• [TASK GOAL]:
Convert the records below into a Markdown table with the columns "Row" and "Line", giving each nonblank line its own numbered row and leaving out blank lines and the pictures.

• [PROVIDED DATA]:

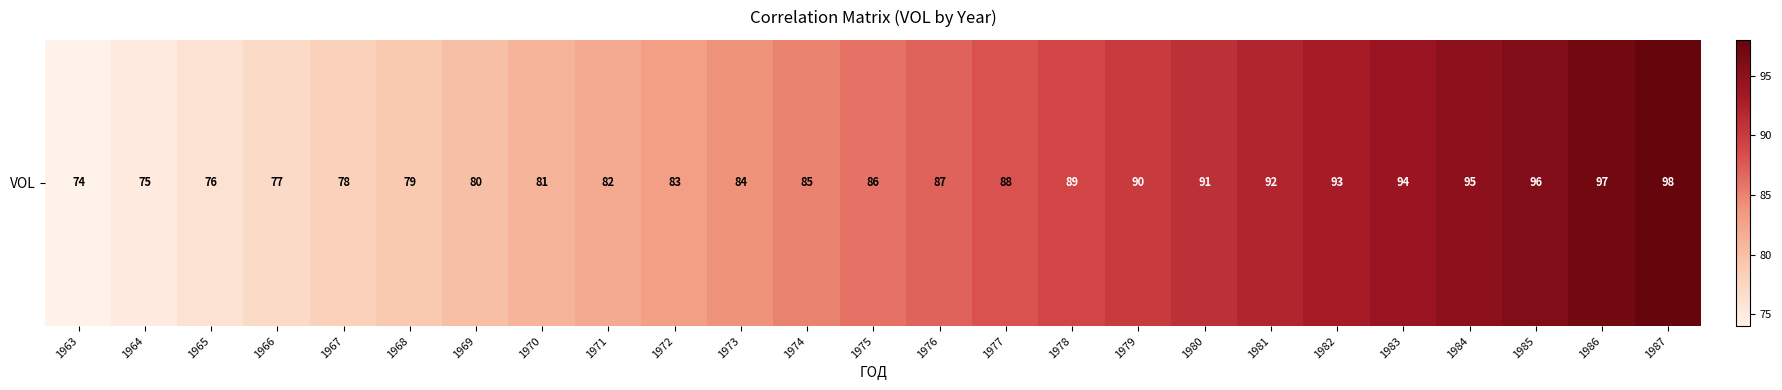

The chart shows a value of 78 at 1967. True or false?

True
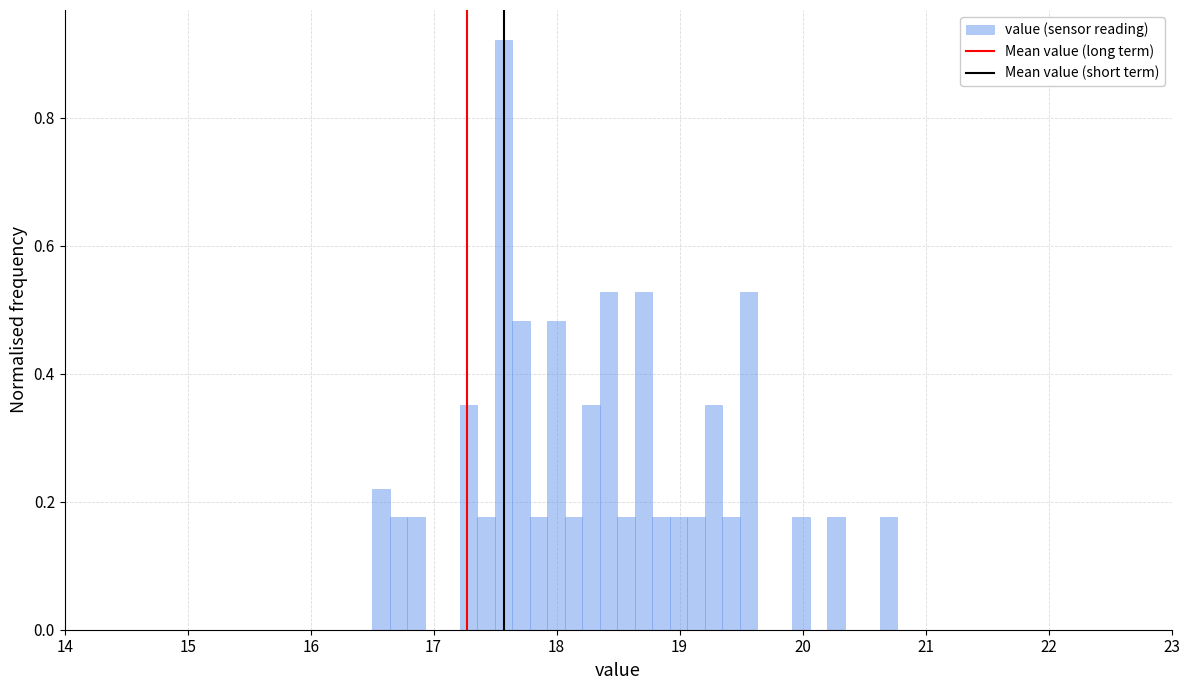

Read against the x-axis, roughly where is the centre of the tallest bar?

17.6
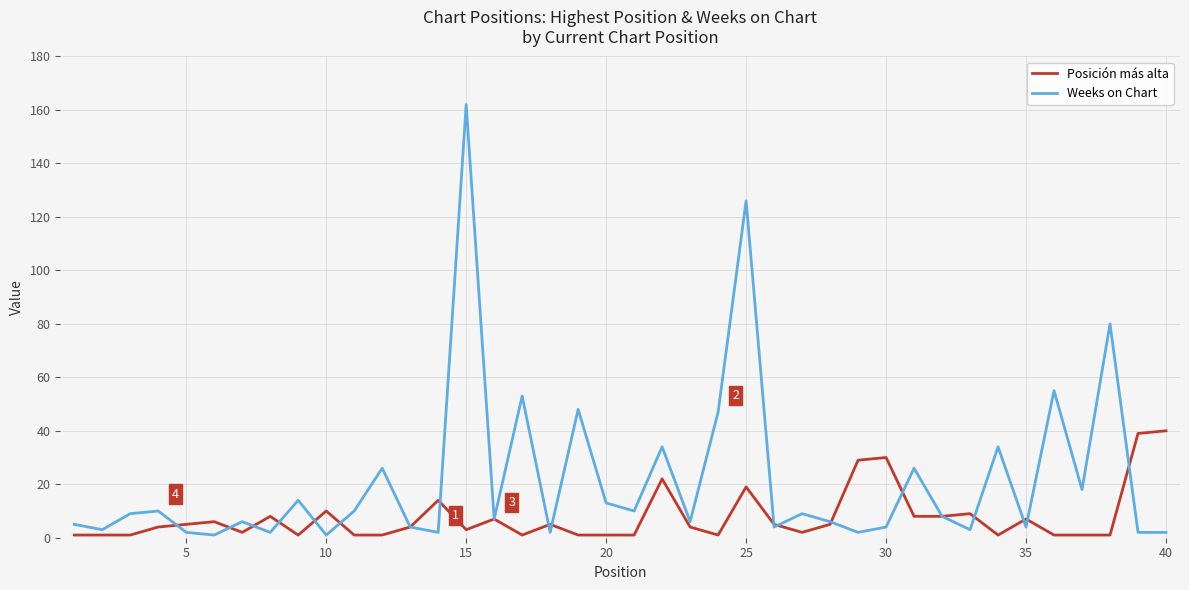

What is the greatest value displayed?

162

• [ANSWER SPACE]:
| Row | Line |
|---|---|
| 1 | The chart shows a value of 78 at 1967. True or false? |
| 2 | True |
| 3 | Read against the x-axis, roughly where is the centre of the tallest bar? |
| 4 | 17.6 |
| 5 | What is the greatest value displayed? |
| 6 | 162 |